> **TEXT FOR ANALYSIS**:
==========
= Clinical pastoral education =

Clinical pastoral education is education to teach pastoral care, spiritual care, and chaplaincy to clergy and others. Classes of clinical pastoral education, called units, are experiential, typically taking place in healthcare and other settings where students interact with patients and clients as part of their training.

A "unit" of clinical pastoral education is 400 hours of a combination of a minimum 250 hours supervised clinical work and a minimum of 100 hours of theoretical education. The term clinical pastoral education is derived from the fact that the students' education is in a clinical setting and they are learning pastoral care/chaplaincy. Clinical pastoral education has been defined as "experienced-based theological education which promote(s) the integration of personal history, faith tradition, and the behavioral sciences in the practice of spiritual care.

Students learn in small groups with other students and a pastoral care educator, such as those credentialed by organizations including ICPT: The Standard for Spiritual Care and Education in the USA. The training includes a combination of group work, individual conversation, and time spent with patients and clients.

Clinical pastoral education is the primary method of training hospital and hospice chaplains and spiritual care providers in the United States, Canada, Australia and New Zealand. It is both a multicultural and interfaith experience that uses real-life ministry encounters of students to improve the care provided by caregivers.
==========
> **Chart interpretation exercises**:
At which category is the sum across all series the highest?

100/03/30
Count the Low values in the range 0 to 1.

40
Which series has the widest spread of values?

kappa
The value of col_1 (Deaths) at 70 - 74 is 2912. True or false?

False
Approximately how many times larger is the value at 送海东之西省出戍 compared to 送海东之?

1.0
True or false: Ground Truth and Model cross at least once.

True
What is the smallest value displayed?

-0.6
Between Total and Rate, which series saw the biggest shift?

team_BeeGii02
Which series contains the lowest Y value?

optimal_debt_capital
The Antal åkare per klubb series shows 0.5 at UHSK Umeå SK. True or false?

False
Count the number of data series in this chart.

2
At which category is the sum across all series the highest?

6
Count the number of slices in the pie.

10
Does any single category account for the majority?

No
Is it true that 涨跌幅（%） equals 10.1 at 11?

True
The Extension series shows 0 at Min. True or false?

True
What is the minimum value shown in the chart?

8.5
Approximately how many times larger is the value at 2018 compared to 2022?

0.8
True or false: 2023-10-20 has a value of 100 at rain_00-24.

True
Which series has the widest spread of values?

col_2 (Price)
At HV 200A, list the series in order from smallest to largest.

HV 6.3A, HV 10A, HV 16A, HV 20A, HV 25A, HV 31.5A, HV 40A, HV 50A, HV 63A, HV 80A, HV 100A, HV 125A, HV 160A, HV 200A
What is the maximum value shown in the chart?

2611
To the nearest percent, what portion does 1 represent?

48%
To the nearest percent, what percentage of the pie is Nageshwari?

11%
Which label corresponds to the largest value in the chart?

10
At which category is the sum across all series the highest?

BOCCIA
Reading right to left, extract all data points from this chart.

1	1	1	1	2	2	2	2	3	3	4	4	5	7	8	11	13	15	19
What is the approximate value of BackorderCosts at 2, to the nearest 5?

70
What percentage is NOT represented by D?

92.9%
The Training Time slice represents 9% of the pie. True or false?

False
==========
> **INSTRUCTIONS**:
[A] Repeat the stretch of the clinical pastoral education text from "Clinical pastoral education is education" through "of spiritual care.".
[B] Go on with the clinical pastoral education text from the point where it stops.

> **ANSWERS FOR THE EXERCISE**:
[A]
Clinical pastoral education is education to teach pastoral care, spiritual care, and chaplaincy to clergy and others. Classes of clinical pastoral education, called units, are experiential, typically taking place in healthcare and other settings where students interact with patients and clients as part of their training.

A "unit" of clinical pastoral education is 400 hours of a combination of a minimum 250 hours supervised clinical work and a minimum of 100 hours of theoretical education. The term clinical pastoral education is derived from the fact that the students' education is in a clinical setting and they are learning pastoral care/chaplaincy. Clinical pastoral education has been defined as "experienced-based theological education which promote(s) the integration of personal history, faith tradition, and the behavioral sciences in the practice of spiritual care.

[B]
==Theory==
An underpinning theory of education that structures clinical pastoral education is the "Action-Reflection" mode of learning. Students typically compose "verbatims" of their pastoral care encounters in which they are invited to reflect upon what occurred and draw insight from these reflections that can be implemented in future pastoral care events.

==History==
Although the practice of spiritual care has a long tradition in Christianity and to some extent in other faith traditions, the systematic analysis of practice associated with clinical pastoral education had its beginnings in the early 20th century. In 1925, Richard Cabot, a physician and adjunct lecturer at the Harvard Divinity School, published an article in Survey Graphic suggesting that every candidate for ministry receive clinical training for pastoral work similar to the clinical training offered to medical students. In the 1930s, the Reverend Anton Boisen placed theological students at the Chicago Theological Seminary in supervised contact with patients in mental hospitals, a flagship program that later resulted in the forming of the Council for the Clinical Training of Theological Students, which eventually became the Association for Clinical Pastoral Education (ACPE).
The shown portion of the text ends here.